Healthcare department collaboration review
A department head uses the template to gather feedback on teamwork and communication across shifts or functions. The form keeps the focus on work behavior and avoids collecting unnecessary personal details.

Frequently asked questions

What is this Peer Feedback Form template used for?

This template is used to gather structured peer input about an employee’s strengths, growth areas, and recognition in one place. It keeps feedback tied to a review period and a specific working relationship, which makes the comments easier to interpret. Use it when you want consistent peer input instead of scattered emails or chat messages.

Who should fill out the Peer Feedback Form?

A peer, cross-functional partner, or close collaborator who has observed the employee’s work during the feedback period should fill it out. The reviewer should be able to give concrete examples, not just general impressions. If the person has only limited exposure, the form should be used sparingly or with a shorter feedback window.

How often should this form be sent?

Most teams use it during performance review cycles, promotion reviews, or project retrospectives. It can also be used after a major project when peer observations are still fresh. Avoid sending it so often that reviewers start giving shallow or repetitive answers.

What should be included in the feedback context section?

The feedback context section captures who is giving the feedback, who it is about, the relationship between them, and the period being reviewed. That context helps managers judge relevance and weight. It also reduces ambiguity when the same employee receives feedback from multiple peers.
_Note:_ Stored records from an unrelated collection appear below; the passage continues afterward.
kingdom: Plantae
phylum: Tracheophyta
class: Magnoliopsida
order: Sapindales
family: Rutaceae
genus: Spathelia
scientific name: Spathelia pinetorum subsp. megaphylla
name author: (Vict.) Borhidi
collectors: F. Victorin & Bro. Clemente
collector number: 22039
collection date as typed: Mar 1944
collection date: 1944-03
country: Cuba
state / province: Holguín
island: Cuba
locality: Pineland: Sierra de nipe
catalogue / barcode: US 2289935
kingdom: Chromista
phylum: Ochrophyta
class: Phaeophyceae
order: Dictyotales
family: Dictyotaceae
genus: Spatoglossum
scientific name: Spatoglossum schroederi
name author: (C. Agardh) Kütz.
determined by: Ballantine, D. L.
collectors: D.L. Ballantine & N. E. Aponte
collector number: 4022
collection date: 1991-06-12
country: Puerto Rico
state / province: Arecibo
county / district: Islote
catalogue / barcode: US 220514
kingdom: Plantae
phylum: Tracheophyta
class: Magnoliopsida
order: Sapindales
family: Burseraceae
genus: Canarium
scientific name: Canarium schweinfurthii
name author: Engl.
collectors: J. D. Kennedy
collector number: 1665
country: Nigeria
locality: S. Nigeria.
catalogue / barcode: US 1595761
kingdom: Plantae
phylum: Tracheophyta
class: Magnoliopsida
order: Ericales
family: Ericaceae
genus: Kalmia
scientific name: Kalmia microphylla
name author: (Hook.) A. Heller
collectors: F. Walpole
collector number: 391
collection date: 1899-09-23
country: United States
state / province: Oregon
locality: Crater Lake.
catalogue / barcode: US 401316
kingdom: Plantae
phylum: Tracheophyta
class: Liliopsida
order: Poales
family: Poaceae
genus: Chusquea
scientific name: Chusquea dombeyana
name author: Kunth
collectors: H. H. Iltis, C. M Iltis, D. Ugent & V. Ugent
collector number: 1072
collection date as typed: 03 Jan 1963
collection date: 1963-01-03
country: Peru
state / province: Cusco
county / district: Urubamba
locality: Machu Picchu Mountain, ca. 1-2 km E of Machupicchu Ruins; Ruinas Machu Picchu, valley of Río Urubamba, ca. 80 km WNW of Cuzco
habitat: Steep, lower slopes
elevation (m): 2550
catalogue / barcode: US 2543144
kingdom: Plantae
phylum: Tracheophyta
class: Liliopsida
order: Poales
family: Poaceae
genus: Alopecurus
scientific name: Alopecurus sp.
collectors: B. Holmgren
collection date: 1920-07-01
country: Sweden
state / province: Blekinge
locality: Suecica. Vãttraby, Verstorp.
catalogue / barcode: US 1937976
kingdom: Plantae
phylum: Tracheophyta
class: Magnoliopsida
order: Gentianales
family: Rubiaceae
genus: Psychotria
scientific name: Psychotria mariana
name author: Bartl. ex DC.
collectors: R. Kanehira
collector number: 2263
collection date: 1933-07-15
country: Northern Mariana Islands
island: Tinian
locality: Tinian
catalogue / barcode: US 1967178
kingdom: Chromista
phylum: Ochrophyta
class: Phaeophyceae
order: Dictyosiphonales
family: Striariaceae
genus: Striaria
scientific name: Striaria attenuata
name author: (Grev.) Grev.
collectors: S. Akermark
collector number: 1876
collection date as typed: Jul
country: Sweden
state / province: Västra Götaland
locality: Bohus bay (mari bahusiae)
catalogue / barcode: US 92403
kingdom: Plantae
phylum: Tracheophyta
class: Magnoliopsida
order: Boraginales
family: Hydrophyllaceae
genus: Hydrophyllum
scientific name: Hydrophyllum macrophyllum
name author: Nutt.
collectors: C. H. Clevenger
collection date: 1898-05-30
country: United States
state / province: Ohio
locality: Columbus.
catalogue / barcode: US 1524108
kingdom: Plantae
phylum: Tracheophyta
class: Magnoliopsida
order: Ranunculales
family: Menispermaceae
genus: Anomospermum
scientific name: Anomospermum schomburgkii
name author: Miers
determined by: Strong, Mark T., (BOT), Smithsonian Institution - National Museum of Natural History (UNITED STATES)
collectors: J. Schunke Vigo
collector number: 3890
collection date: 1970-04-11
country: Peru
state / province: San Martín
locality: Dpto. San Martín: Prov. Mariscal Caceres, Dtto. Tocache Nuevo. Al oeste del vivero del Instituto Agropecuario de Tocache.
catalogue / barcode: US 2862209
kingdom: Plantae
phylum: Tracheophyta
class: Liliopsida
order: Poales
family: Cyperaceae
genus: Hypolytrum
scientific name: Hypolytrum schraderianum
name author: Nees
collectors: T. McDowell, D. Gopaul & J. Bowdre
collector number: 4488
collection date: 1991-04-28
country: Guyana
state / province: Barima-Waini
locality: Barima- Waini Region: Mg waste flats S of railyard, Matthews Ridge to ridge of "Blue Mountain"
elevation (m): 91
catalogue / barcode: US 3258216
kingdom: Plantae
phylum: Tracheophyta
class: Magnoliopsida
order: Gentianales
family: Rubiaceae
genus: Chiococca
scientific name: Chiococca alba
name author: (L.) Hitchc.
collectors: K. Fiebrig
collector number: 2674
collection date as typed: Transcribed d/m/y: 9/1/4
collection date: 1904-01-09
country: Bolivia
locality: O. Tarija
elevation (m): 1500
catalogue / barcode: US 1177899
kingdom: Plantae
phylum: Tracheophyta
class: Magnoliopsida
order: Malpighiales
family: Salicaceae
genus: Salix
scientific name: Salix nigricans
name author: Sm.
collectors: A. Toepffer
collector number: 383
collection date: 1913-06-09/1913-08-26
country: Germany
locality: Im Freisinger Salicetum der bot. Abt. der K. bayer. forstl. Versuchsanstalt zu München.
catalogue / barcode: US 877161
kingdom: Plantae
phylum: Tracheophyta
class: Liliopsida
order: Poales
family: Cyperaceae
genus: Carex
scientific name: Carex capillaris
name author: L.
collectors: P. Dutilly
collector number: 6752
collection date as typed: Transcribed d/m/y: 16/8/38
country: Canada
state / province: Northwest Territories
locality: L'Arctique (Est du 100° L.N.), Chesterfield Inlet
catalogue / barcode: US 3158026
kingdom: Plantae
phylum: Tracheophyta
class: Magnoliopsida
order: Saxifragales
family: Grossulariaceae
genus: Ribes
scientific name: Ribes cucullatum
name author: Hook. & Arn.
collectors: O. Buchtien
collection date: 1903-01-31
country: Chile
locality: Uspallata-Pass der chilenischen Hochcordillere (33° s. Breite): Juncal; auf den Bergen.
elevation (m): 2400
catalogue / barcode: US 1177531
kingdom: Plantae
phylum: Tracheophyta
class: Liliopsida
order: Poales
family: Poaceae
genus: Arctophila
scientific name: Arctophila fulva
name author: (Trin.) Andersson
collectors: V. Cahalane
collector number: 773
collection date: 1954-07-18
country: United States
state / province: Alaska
How does this template support better feedback quality?

The template separates strengths, growth areas, and recognition so reviewers do not mix praise and critique in one field. It also prompts for examples and impact, which pushes feedback beyond opinions into observable behavior. That structure makes the output easier to compare across reviewers.

Can this form be customized for different teams or roles?

Yes. You can rename fields, add role-specific prompts, or use conditional logic for project-based teams, people managers, or individual contributors. Keep the core structure intact if you still need comparable feedback across employees. Avoid adding too many optional fields, or reviewers may skip the form.

Does this form work with anonymous submission?

It can, but only if your process allows anonymous peer feedback and you have a clear policy for handling it. Anonymous submission can improve candor, but it may reduce follow-up clarity and make it harder to validate context. If you allow anonymity, explain what will and will not be shared with the employee.

What are the most common mistakes when using peer feedback forms?

Common mistakes include asking for vague opinions, making every field required, and failing to request examples or impact. Another issue is collecting too much personal data when only work-related feedback is needed. The best results come from short, specific prompts and a clear explanation of what happens after submission.